Why would someone want to be alone? Why would he not want soma? His opinion was not one of theirs, and he is openly mocked for it, “In a few minutes there were dozens of them, standing in a wide circle round the lighthouse, staring, laughing, clicking their cameras, throwing (as to an ape) peanuts” (173-174). In the same way, if one chooses to pursue a lifestyle outside of the one everyone assumes is right they will be respected, but on a different level. Horticulturalists, for example, aren’t jeered at or openly mocked perhaps, but they are viewed as radicals. Quakers are peculiar for their unwillingness to embrace technology most of us take for granted.
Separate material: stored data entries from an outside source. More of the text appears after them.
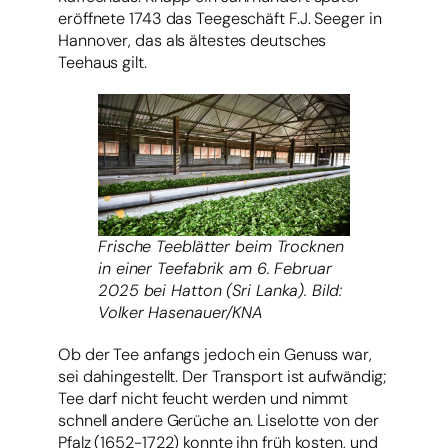
eröffnete 1743 das Teegeschäft F.J. Seeger in
Hannover, das als ältestes deutsches
Teehaus gilt.
Frische Teeblätter beim Trocknen
in einer Teefabrik am 6. Februar
2025 bei Hatton (Sri Lanka). Bild:
Volker Hasenauer/KNA
Ob der Tee anfangs jedoch ein Genuss war,
sei dahingestellt. Der Transport ist aufwändig;
Tee darf nicht feucht werden und nimmt
schnell andere Gerüche an. Liselotte von der
Pfalz (1652-1722) konnte ihn früh kosten, und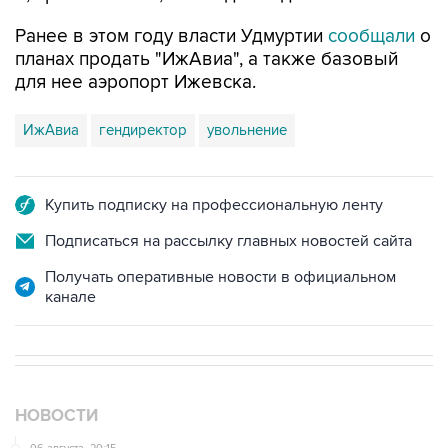
Ранее в этом году власти Удмуртии
сообщали
о
планах продать "ИжАвиа", а также базовый
для нее аэропорт Ижевска.
ИжАвиа
гендиректор
увольнение
Купить подписку на профессиональную ленту
Подписаться на рассылку главных новостей сайта
Получать оперативные новости в официальном
канале
НОВОСТИ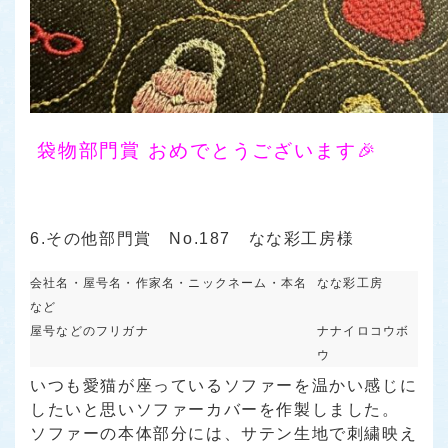
袋物部門賞
おめでとうございます🎉
6.その他部門賞 No.187 なな彩工房様
会社名・屋号名・作家名・ニックネーム・本名
なな彩工房
など
屋号などのフリガナ
ナナイロコウボ
ウ
いつも愛猫が座っているソファーを温かい感じに
したいと思いソファーカバーを作製しました。
ソファーの本体部分には、サテン生地で刺繍映え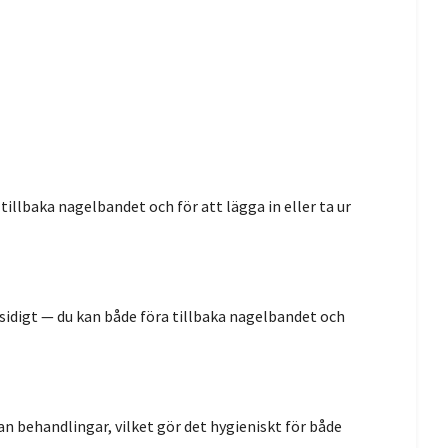
tillbaka nagelbandet och för att lägga in eller ta ur
sidigt — du kan både föra tillbaka nagelbandet och
lan behandlingar, vilket gör det hygieniskt för både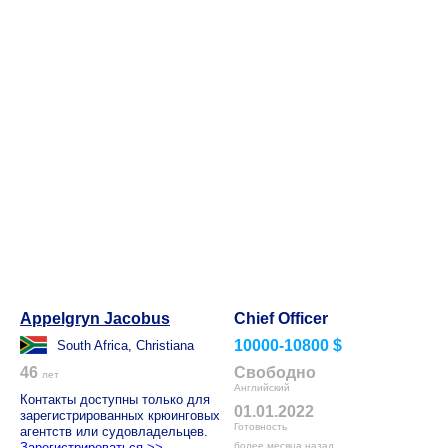
Appelgryn Jacobus
Chief Officer
10000-10800 $
South Africa, Christiana
46
Свободно
лет
Английский
Контакты доступны только для
01.01.2022
зарегистрированных крюинговых
Готовность
агентств или судовладельцев.
Зарегистрироваться >>
более месяца назад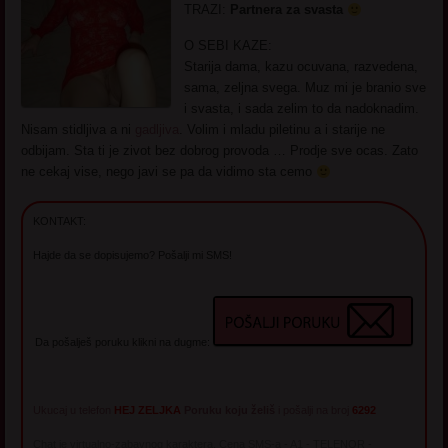
TRAZI:
Partnera za svasta
O SEBI KAZE:
Starija dama, kazu ocuvana, razvedena,
sama, zeljna svega. Muz mi je branio sve
i svasta, i sada zelim to da nadoknadim.
Nisam stidljiva a ni
gadljiva
. Volim i mladu piletinu a i starije ne
odbijam. Sta ti je zivot bez dobrog provoda … Prodje sve ocas. Zato
ne cekaj vise, nego javi se pa da vidimo sta cemo
KONTAKT:
Hajde da se dopisujemo? Pošalji mi SMS!
Da pošalješ poruku klikni na dugme:
Ukucaj u telefon
HEJ ZELJKA
Poruku koju želiš
i pošalji na broj
6292
Chat je virtualno-zabavnog karaktera. Cena SMS-a - A1 - TELENOR -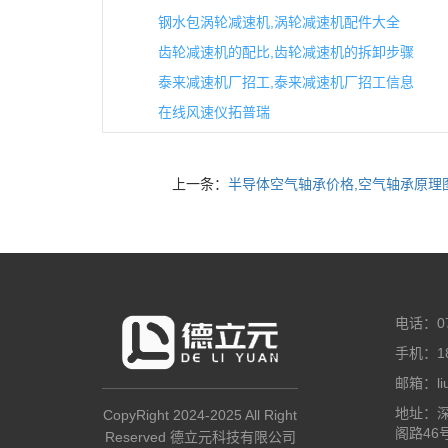
钢水包涡轮减速机,涡轮减速机配件大全
齿轮减速机的配比,齿轮减速机的拆卸步骤
泰来减速机厂招工,泰来减速机厂招工信息
在线风速仪拓普瑞
上一条：
半导体空气轴承价格,空气轴承原理
电话：07
手机：18
邮箱：liuz
地址：
CopyRight 2024-2025 All Right
阁路46
Reserved 德立元科技有限公司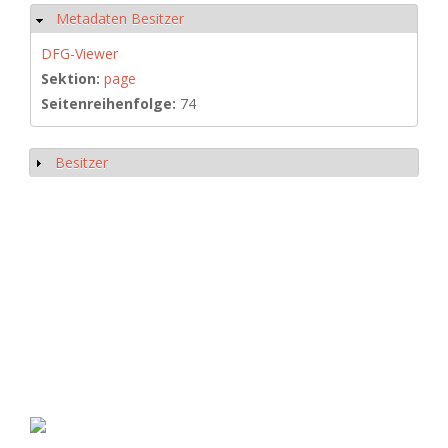
Metadaten Besitzer
Hide
DFG-Viewer
Sektion:
page
Seitenreihenfolge:
74
Besitzer
Show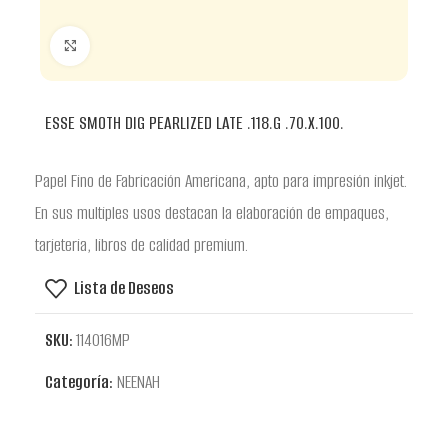
Clic para ampliar
ESSE SMOTH DIG PEARLIZED LATE .118.G .70.X.100.
Papel Fino de Fabricación Americana, apto para impresión inkjet.
En sus multiples usos destacan la elaboración de empaques,
tarjeteria, libros de calidad premium.
Lista de Deseos
SKU:
114016MP
Categoría:
NEENAH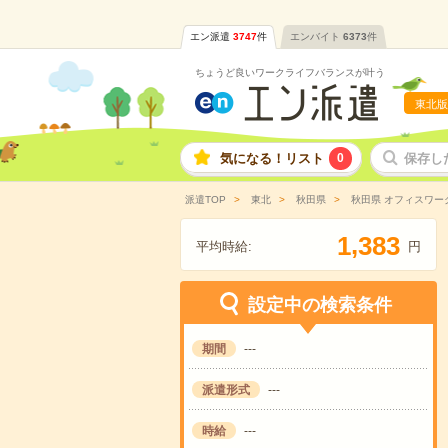
エン派遣
3747
件
エンバイト
6373
件
ちょうど良いワークライフバランスが叶う
東北版
気になる！リスト
0
保存し
派遣TOP
東北
秋田県
秋田県 オフィスワー
,
1
3
8
3
平均時給:
円
設定中の検索条件
期間
---
派遣形式
---
時給
---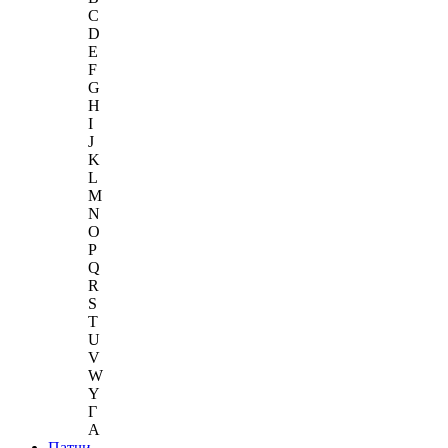
C
D
E
F
G
H
I
J
K
L
M
N
O
P
Q
R
S
T
U
V
W
Y
Г
A
Патчи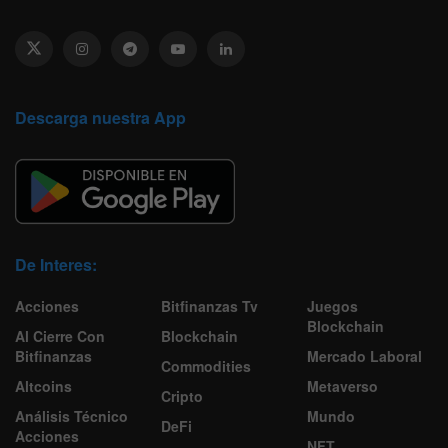
Descarga nuestra App
De Interes:
Acciones
Bitfinanzas Tv
Juegos
Blockchain
Al Cierre Con
Blockchain
Bitfinanzas
Mercado Laboral
Commodities
Altcoins
Metaverso
Cripto
Análisis Técnico
Mundo
DeFi
Acciones
NFT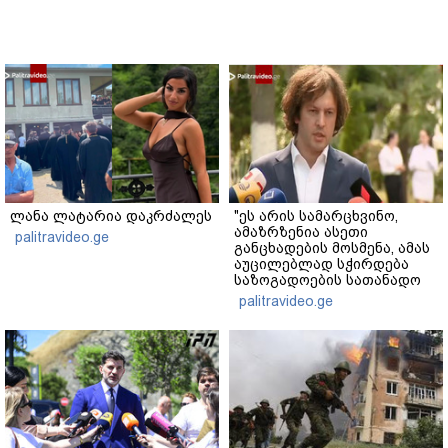
ლანა ლატარია დაკრძალეს
"ეს არის სამარცხვინო,
ამაზრზენია ასეთი
palitravideo.ge
განცხადების მოსმენა, ამას
აუცილებლად სჭირდება
საზოგადოების სათანადო
რეაქცია" - ირაკლი
palitravideo.ge
კობახიძე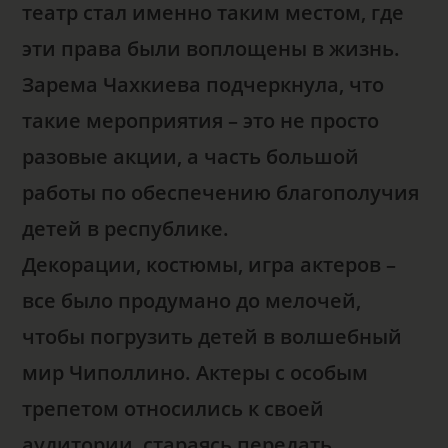
театр стал именно таким местом, где
эти права были воплощены в жизнь.
Зарема Чахкиева подчеркнула, что
такие мероприятия – это не просто
разовые акции, а часть большой
работы по обеспечению благополучия
детей в республике.
Декорации, костюмы, игра актеров –
все было продумано до мелочей,
чтобы погрузить детей в волшебный
мир Чиполлино. Актеры с особым
трепетом относились к своей
аудитории, стараясь передать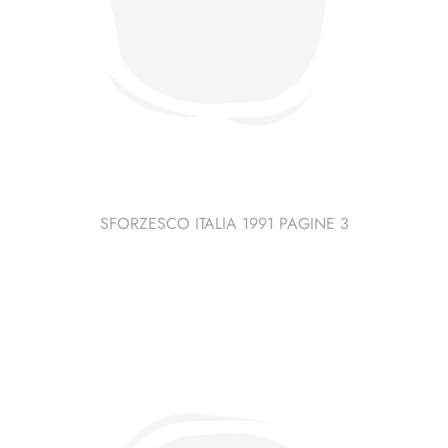
SFORZESCO ITALIA 1991 PAGINE 3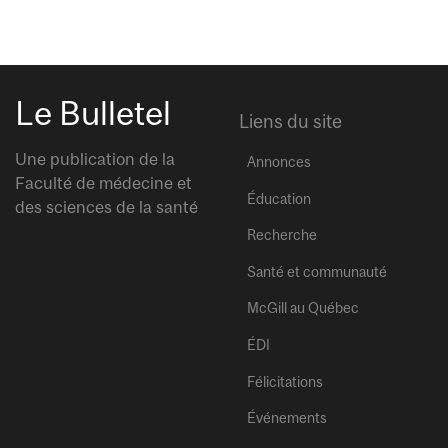
Le Bulletel
Liens du site
Une publication de la
Annonces
Faculté de médecine et
Éducation
des sciences de la santé
Recherche
Santé et communauté
McGill au Québec
ÉDI
Félicitations
Événements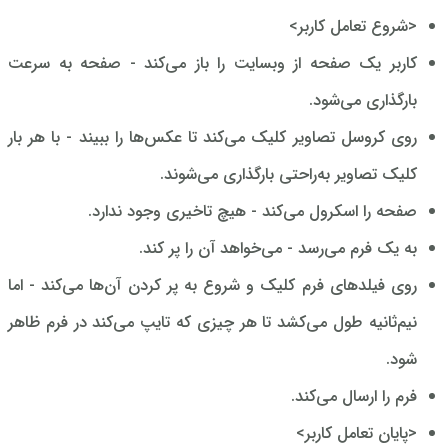
<شروع تعامل کاربر>
کاربر یک صفحه از وبسایت را باز می‌کند - صفحه به سرعت
بارگذاری می‌شود.
روی کروسل تصاویر کلیک می‌کند تا عکس‌ها را ببیند - با هر بار
کلیک تصاویر به‌راحتی بارگذاری می‌شوند.
صفحه را اسکرول می‌کند - هیچ تاخیری وجود ندارد.
به یک فرم می‌رسد - می‌خواهد آن را پر کند.
روی فیلدهای فرم کلیک و شروع به پر کردن آن‌ها می‌کند - اما
نیم‌ثانیه طول می‌کشد تا هر چیزی که تایپ می‌کند در فرم ظاهر
شود.
فرم را ارسال می‌کند.
<پایان تعامل کاربر>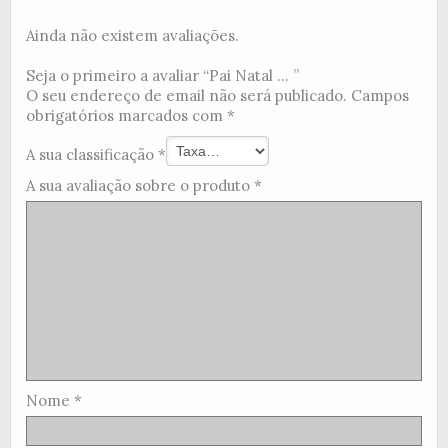
Ainda não existem avaliações.
Seja o primeiro a avaliar “Pai Natal ... ”
O seu endereço de email não será publicado.
Campos
obrigatórios marcados com
*
A sua classificação
*
A sua avaliação sobre o produto
*
Nome
*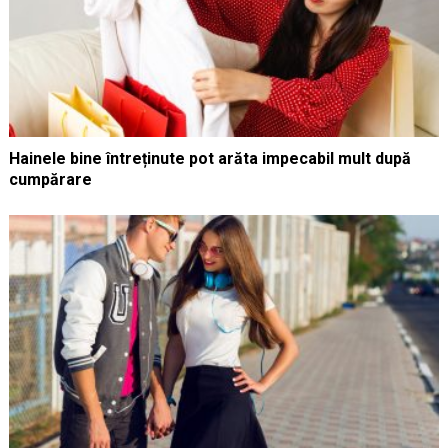
Hainele bine întreținute pot arăta impecabil mult după
cumpărare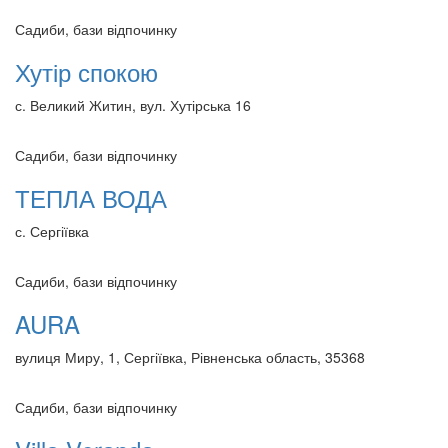
Садиби, бази відпочинку
Хутір спокою
с. Великий Житин, вул. Хутірська 16
Садиби, бази відпочинку
ТЕПЛА ВОДА
с. Сергіївка
Садиби, бази відпочинку
AURA
вулиця Миру, 1, Сергіївка, Рівненська область, 35368
Садиби, бази відпочинку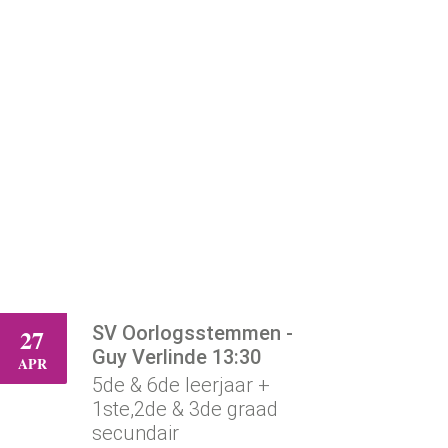
SV Oorlogsstemmen -
27
DI
Guy Verlinde 13:30
APR
5de & 6de leerjaar +
1ste,2de & 3de graad
secundair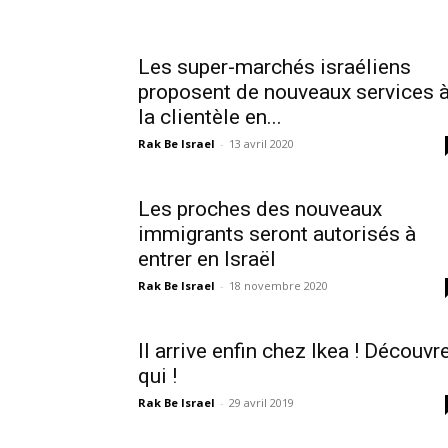
Les super-marchés israéliens
proposent de nouveaux services 
la clientèle en...
Rak Be Israel
-
13 avril 2020
Les proches des nouveaux
immigrants seront autorisés à
entrer en Israël
Rak Be Israel
-
18 novembre 2020
Il arrive enfin chez Ikea ! Découvr
qui !
Rak Be Israel
-
29 avril 2019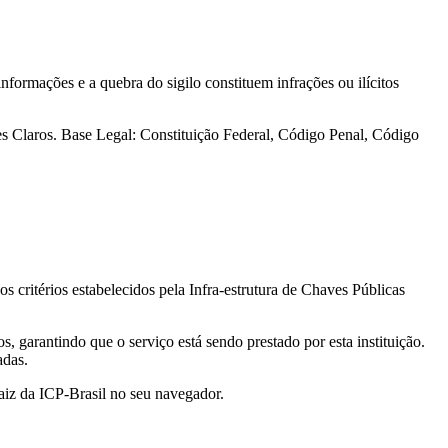
nformações e a quebra do sigilo constituem infrações ou ilícitos
tes Claros. Base Legal: Constituição Federal, Código Penal, Código
s critérios estabelecidos pela Infra-estrutura de Chaves Públicas
 garantindo que o serviço está sendo prestado por esta instituição.
adas.
Raiz da ICP-Brasil no seu navegador.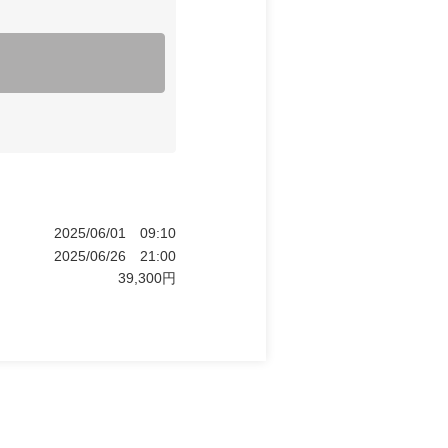
2025/06/01
09:10
2025/06/26
21:00
39,300
円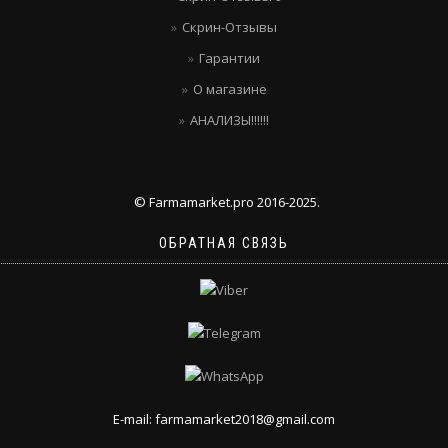
Скрин-Отзывы
Гарантии
О магазине
АНАЛИЗЫ!!!!!!
© Farmamarket.pro 2016-2025.
ОБРАТНАЯ СВЯЗЬ
E-mail: farmamarket2018@gmail.com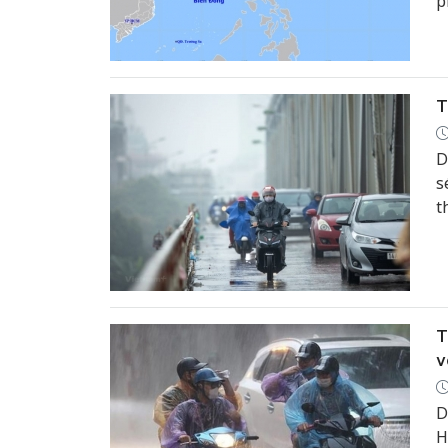
p
T
D
s
t
T
v
D
H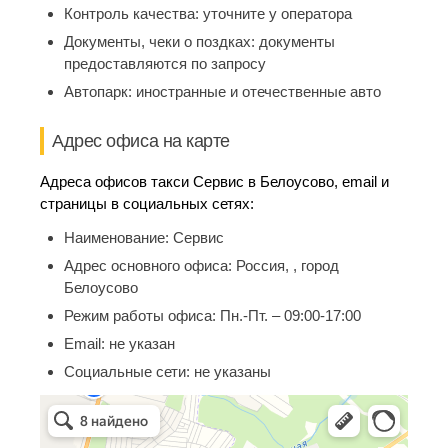
Контроль качества:
уточните у оператора
Документы, чеки о поздках:
документы
предоставляются по запросу
Автопарк:
иностранные и отечественные авто
Адрес офиса на карте
Адреса офисов такси Сервис в Белоусово, email и
страницы в социальных сетях:
Наименование:
Сервис
Адрес основного офиса:
Россия, , город
Белоусово
Режим работы офиса:
Пн.-Пт. – 09:00-17:00
Email:
не указан
Социальные сети:
не указаны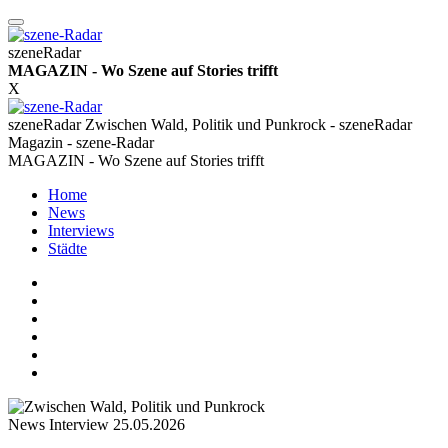
szeneRadar
MAGAZIN - Wo Szene auf Stories trifft
X
szeneRadar Zwischen Wald, Politik und Punkrock - szeneRadar
Magazin - szene-Radar
MAGAZIN - Wo Szene auf Stories trifft
Home
News
Interviews
Städte
News
Interview
25.05.2026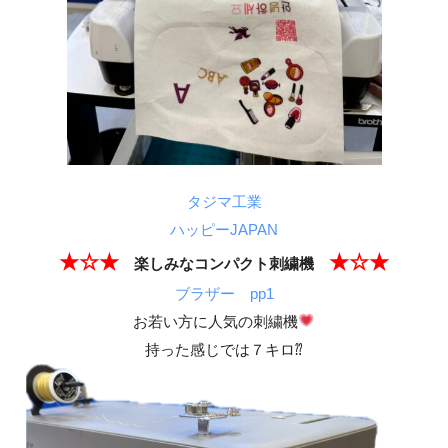
タジマ工業
ハッピーJAPAN
★☆★
★☆★
️
楽しみなコンパクト刺繍機
ブラザー pp1
お若い方に人気の刺繍機
持った感じでは７キロ⁇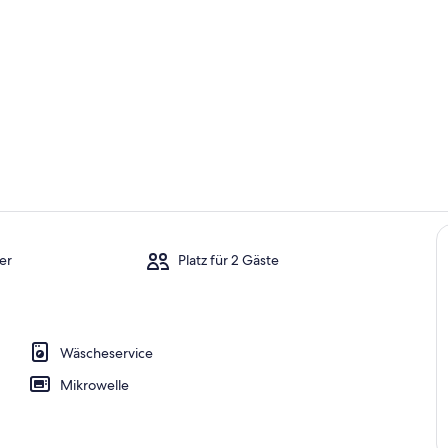
Eigene Küch
Wohnbereic
er
Platz für 2 Gäste
h
Wäscheservice
Mikrowelle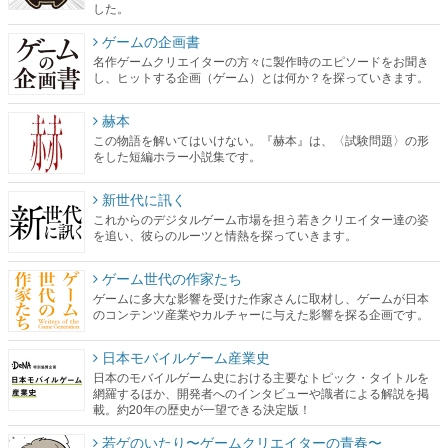
した。
ゲームの企画書
名作ゲームクリエイターの方々に製作時のエピソードをお聞き
し、ヒットする企画（ゲーム）とは何か？を探っていきます。
赫本
この物語を解いてはいけない。『赫本』は、〈試験問題〉の形
をした短編ホラー小説集です。
新世代に訊く
これからのデジタルゲーム市場を担う若きクリエイター達の姿
を追い、彼らのルーツと情熱を探っていきます。
ゲーム世代の作家たち
ゲームに多大な影響を受けた作家さんに取材し、ゲームが日本
のコンテンツ産業やカルチャーに与えた影響を探る企画です。
日本モバイルゲーム産業史
日本のモバイルゲーム史における主要なトピック・タイトルを
網羅するほか、開発者へのインタビューや識者による解説を掲
載。約20年の歴史が一望できる決定版！
若ゲのいたり〜ゲームクリエイターの青春〜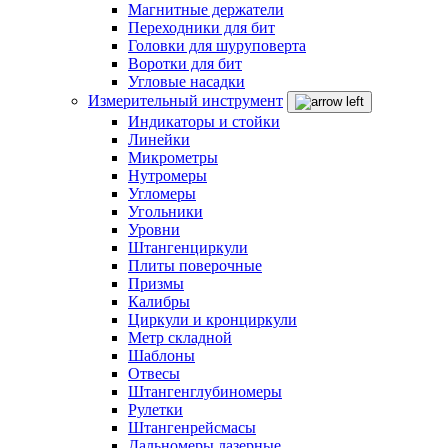
Магнитные держатели
Переходники для бит
Головки для шуруповерта
Воротки для бит
Угловые насадки
Измерительный инструмент
Индикаторы и стойки
Линейки
Микрометры
Нутромеры
Угломеры
Угольники
Уровни
Штангенциркули
Плиты поверочные
Призмы
Калибры
Циркули и кронциркули
Метр складной
Шаблоны
Отвесы
Штангенглубиномеры
Рулетки
Штангенрейсмасы
Дальномеры лазерные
In college there isn’t really any way to resist conformity. We are grouped so we can be sorted out and rated. Our performance in college is a determinant for how high we will be able to step when we graduate into the work force. Unfortunately they only rate us on our ability to assimilate their knowledge into who we are, or who they want us to become. Tying back to the suppression of personal thought, since there is no value weighted to it, it is often overlooked or thought of as unpractical.
Aldous Huxley makes some bold predictions about the downfall of society in Brave New World. Although many of his prophecies are exaggerated, this is merely a literary device commonly used in Science Fiction. Many ideas of Science Fiction come true, because they are ideas of where we want to, or could go. He does, however, correctly predict the shrinking value of personal curiosity. In writing of a culture completely pre-determined at birth, he alludes to a present day society where our lives are more and more determined by our jobs, and less by our own personal desires. College is the building blocks of where our jobs lead, metaphorically represented as the genetic engineering that takes place in the child factories of Brave New World.